You know what they do to idiots like you after you’ve completely worn out your welcome? THEY TRADE YOU TO THE JETS.  

Grace - from Copper Gone (2014)

“You suggested Lithium to get me better again
That is unless if we, uhm, get together again
But that ain’t gonna happen, never again”

While a member of the Browns, Colt McCoy had quite the following. I’m not exactly sure why, though big victories over some marquee teams his rookie year certainly buoyed his reputation among the fans in Cleveland. It was also because he is a bit soft-spoken, maligned by experts, and physically underwhelming as far as NFL players go. Cleveland loves a scrappy little underdog! 

What a lot of members of “Cult McCoy” either didn’t understand, or refused to accept, is that the little guy is just not capable of being a starting quarterback in the league. The NFL is the ultimate sports meritocracy; if you can play, there’s a spot for you. If you can’t play, you’re gone.

Having said that, it was good to see McCoy lead Washington to a late victory over the Titans.
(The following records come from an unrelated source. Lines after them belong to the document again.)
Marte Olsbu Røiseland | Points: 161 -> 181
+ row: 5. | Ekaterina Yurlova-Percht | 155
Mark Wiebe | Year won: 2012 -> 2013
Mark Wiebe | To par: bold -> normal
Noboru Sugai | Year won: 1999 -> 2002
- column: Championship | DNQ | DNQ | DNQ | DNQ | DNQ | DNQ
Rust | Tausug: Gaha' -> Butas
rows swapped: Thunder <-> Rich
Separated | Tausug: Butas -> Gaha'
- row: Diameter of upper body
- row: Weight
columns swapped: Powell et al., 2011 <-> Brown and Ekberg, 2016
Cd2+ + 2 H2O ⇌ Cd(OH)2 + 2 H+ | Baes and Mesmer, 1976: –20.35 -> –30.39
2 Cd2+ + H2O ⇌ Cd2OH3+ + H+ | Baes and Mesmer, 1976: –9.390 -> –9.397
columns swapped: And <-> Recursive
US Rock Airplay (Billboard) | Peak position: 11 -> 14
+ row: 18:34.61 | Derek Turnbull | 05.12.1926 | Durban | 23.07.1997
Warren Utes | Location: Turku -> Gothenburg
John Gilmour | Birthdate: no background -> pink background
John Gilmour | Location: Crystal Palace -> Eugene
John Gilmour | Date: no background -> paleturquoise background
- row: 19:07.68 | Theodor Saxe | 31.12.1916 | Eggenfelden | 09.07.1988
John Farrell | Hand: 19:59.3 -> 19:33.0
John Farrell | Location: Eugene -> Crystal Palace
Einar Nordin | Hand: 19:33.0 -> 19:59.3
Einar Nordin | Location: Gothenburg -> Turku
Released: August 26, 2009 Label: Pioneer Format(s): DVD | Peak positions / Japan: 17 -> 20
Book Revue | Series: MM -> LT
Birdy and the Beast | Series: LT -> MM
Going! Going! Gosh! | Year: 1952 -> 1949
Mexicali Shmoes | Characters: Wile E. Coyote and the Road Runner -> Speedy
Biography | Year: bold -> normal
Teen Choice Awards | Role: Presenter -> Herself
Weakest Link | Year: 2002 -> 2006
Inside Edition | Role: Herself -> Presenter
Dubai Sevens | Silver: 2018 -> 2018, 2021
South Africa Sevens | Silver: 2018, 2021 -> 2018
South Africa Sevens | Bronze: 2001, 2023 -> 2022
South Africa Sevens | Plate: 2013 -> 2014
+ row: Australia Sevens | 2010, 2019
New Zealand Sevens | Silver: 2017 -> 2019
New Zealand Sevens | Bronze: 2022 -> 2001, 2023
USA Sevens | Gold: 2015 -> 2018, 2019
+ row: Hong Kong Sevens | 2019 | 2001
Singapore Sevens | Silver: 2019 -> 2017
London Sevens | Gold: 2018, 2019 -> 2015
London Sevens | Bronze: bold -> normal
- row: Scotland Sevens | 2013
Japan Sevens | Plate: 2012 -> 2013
He never did anything wrong in Cleveland and he did a great job endearing himself to the fans but he wasn’t the right guy and while I applaud him for his efforts Sunday, I doubt he’s going to lead his new team to playoff glory any time soon.

Over Under - from Copper Gone (2014)

“I’m on a retreat and I’m under the assumption
No matter where I go there I am”

You have to give Kyle Orton credit; he’s been chided as a career backup and thrown on the scrap heap more times than he’d care to remember, yet when he gets pulled back into the fold he can still go out and win a game. I’m not sure the Bills can win longterm with Orton—okay I know they can’t—but I think he has the starting job over EJ Manuel barring injury for at least the rest of the season.  

Monday Night Dedication
High Step - from Human The Death Dance (2007)

“Give me the pig skin, kid
I'm head huntin for Satan”

Because the Browns were embarrassed by an inferior team, I really want the Steelers to lose in a miserable fashion. I hope JJ Watt falcon punches Ben Roethlisberger right in the crotch.